Open-Source Data and Machine Learning Software by the Numbers
Ian Hellström | 16 March 2020 | 4 min read
Let’s take a closer look at the more popular open-source tools for data engineering, machine learning, and container orchestration.
While popularity is by no means an indication of quality, it does show towards which technologies the industry converges. That can inform product management, especially with regard to integrations.
To gauge popularity, I shall look at open-source software available on GitHub, and focus on the number of stars on each repository as well as Google searches in the category ‘software’ over the past five years.
Why Google? It has been the world’s leading search engine for at least ten years straight, so it does capture trends fairly accurately.
Data Engineering
The chart below shows the number of stars on GitHub over time for various data processing frameworks. It has been produced with Star History.

It’s obvious that Apache Spark leads the pack on GitHub as well as Google.
Scio is Spotify’s open-source Scala API for Apache Beam, so not a data processing framework. In fact, Apache Beam is itself an SDK, for which you choose different runners (e.g. Spark, Flink, or Google Cloud Dataflow).
Workflow Management
Spotify’s Luigi has been losing ground to Airflow, which was created by Airbnb, and Argo is trending in Google web searches.

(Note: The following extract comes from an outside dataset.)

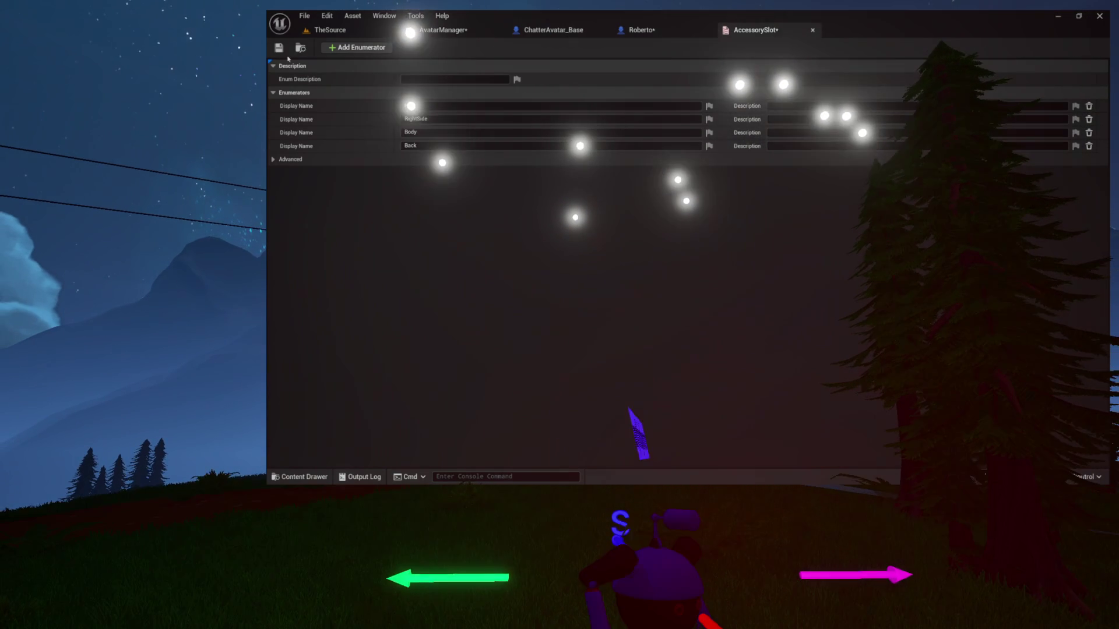
Step: Add a fifth enumerator, Face, and close the AccessorySlot enum tab
{"action": "left_click", "coordinate": [373, 50]}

Chronos is a fault-tolerant alternative to cron, which is perhaps not a workflow scheduler in the same sense as Airflow and Luigi. Please note that Pinball is no longer maintained.
Uber’s Cadence and Conductor by Netflix are not included, as these tools are geared towards microservices and not data pipelines.
Machine Learning
TensorFlow rules the machine learning libraries:

When you look on Google Trends, you see that TensorFlow is almost twice as often sought as the next framework: PyTorch. The latter is catching up though.
Storage
For databases of all kinds, DB-Engines is the standard popularity meter. What is interesting to note is that certain trends visible in GitHub are not transparent in DB-Engines’ ranking.
SQL: OLTP
PostgreSQL is the open-source leader of relational OLTP databases on GitHub:

While DB-Engines lists both OLTP and OLAP RDBMSs in the same category, MySQL is its favourite. In terms of Google searches, MySQL is way ahead of Postgres, so Google and DB-Engines agree on that.
Please observe that some projects are mirrored to GitHub (e.g. PostgreSQL and SQLite), so stars and other statistics may not be perfectly representative of the project’s main activity elsewhere.
SQL: OLAP and SQL Engines
Presto leads in the category of data warehouses and SQL engines:

Some entries are (distributed) SQL query engines and not relational databases per se. These include Presto, Hive, Drill, and Impala. Hive, for example, is a SQL engine on top of Hadoop.
Combined
When you compare OLTP databases and OLAP engines together, Presto and ClickHouse are ahead of PostgreSQL on GitHub, even though DB-Engines lists these in 26th and 39th position, respectively. Below I list the combined RDBMSs and query engines based on their GitHub stars and contributors (as of this writing). The rank shown is from DB-Engines where available.
Name | Stars | Contributors | Rank |
---|---|---|---|
Presto | 10,266 | 340 | 26 |
ClickHouse | 9,831 | 404 | 39 |
Druid | 9,296 | 331 | 56 |
PostgreSQL | 6,444 | 33 | 4 |
MySQL | 4,887 | 74 | 2 |
MariaDB | 3,227 | 221 | 8 |
Hive | 3,013 | 194 | 10 |
Kylin | 2,570 | 167 | – |
Pinot | 2,474 | 101 | – |
Drill | 1,349 | 126 | 46 |
Impala | 403 | 127 | 22 |
SQLite | 298 | – | 7 |
The lack of contributors for SQLite is likely due to the fact that the GitHub repository is a mirror.
Google agrees with DB-Engines, which indicates that the community on GitHub is perhaps not entirely representative of popularity in general.
NoSQL
Key-Value Stores
Both DB-Engines and GitHub agree that Redis is the most popular key-value store:

Aerospike does not have nearly as many stars as DB-Engine’s ranking (6th) suggests.
Document Stores
In the category of document-oriented databases, GitHub has Elasticsearch, RethinkDB, and MongoDB as the top 3, whereas DB-Engines sees MongoDB as the current leader:

Note that Elasticsearch is a search engine for documents, which is why DB-Engines has it listed as the most popular search engine rather than a document store.
Wide Column Stores
Cassandra is the queen of wide column stores:

ScyllaDB has been catching up to Cassandra on GitHub although it’s in a stable 8th position according to DB-Engines.
Graph Databases
For graph databases, Neo4j is still ahead, although ArangoDB, a multi-model NoSQL database, is gaining in popularity:

Container Orchestration
Undoubtedly, Kubernetes is captain of the container orchestrators.

Mesos is not a container but rather generic workload orchestrator. Marathon is the direct competition of Kubernetes, but typically runs on Mesos, which is why I have included both.
As can be expected, web searches on Google back up Kubernetes’ supremacy.